__Exercise inputs__
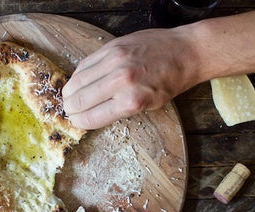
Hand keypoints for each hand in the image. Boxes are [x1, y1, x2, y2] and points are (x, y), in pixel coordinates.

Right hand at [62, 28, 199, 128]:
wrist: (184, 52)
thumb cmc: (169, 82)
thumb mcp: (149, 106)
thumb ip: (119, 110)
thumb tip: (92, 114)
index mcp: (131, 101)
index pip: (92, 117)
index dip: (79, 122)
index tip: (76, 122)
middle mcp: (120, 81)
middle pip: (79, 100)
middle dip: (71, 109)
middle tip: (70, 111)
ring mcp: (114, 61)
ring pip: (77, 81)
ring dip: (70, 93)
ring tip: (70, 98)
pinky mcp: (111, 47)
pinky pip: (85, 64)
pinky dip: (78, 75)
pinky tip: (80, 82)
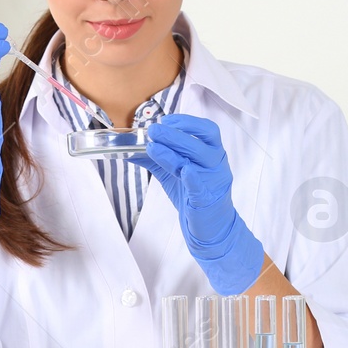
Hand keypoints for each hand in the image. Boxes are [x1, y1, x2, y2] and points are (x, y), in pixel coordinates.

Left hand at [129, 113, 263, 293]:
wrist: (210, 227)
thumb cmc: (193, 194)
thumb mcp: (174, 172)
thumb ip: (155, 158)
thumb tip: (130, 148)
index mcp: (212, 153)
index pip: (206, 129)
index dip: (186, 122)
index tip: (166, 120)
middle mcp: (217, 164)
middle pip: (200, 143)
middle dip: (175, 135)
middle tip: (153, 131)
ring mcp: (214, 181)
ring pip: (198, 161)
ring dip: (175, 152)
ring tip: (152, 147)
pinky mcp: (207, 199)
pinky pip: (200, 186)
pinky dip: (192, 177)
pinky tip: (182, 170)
* * *
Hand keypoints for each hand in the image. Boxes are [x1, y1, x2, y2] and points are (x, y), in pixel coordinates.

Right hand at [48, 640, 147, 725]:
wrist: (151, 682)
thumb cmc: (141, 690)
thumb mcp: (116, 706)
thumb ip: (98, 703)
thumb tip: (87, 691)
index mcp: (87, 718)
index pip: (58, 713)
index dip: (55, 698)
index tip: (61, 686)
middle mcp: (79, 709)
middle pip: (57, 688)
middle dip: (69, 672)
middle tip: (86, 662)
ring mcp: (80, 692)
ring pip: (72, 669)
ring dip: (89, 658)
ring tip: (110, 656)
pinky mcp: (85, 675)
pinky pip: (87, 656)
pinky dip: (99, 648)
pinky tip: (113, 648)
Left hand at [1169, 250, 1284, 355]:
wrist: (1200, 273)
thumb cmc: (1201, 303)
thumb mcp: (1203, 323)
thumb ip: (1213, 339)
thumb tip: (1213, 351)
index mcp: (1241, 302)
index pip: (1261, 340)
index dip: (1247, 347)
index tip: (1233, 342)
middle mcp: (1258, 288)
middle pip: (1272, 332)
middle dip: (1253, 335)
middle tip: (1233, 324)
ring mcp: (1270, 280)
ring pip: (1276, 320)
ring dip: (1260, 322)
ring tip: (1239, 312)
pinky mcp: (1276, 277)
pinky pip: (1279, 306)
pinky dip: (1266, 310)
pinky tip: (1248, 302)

__What you need to do__
Copy the lines above exactly, starting with the line that contains "middle tip: (70, 111)" and ending with the line that contains "middle dip: (175, 135)", and leave out any pictures.

__Solution below__
middle tip: (70, 111)
ring mcp: (114, 61)
ring pip: (77, 81)
ring dip: (70, 93)
ring tip: (70, 98)
pinky mcp: (111, 47)
pinky pip: (85, 64)
pinky dip: (78, 75)
pinky tip: (80, 82)
Hand keypoints for each hand in the image. Boxes are [x1, y1, x2, y2] and points are (x, y), in pixel coordinates.

Left hand at [129, 113, 263, 293]:
wrist: (210, 227)
thumb cmc: (193, 194)
thumb mcp: (174, 172)
thumb ip: (155, 158)
thumb tip: (130, 148)
index mcp: (212, 153)
index pip: (206, 129)
index dip: (186, 122)
index tip: (166, 120)
middle mcp: (217, 164)
middle pip: (200, 143)
middle dip: (175, 135)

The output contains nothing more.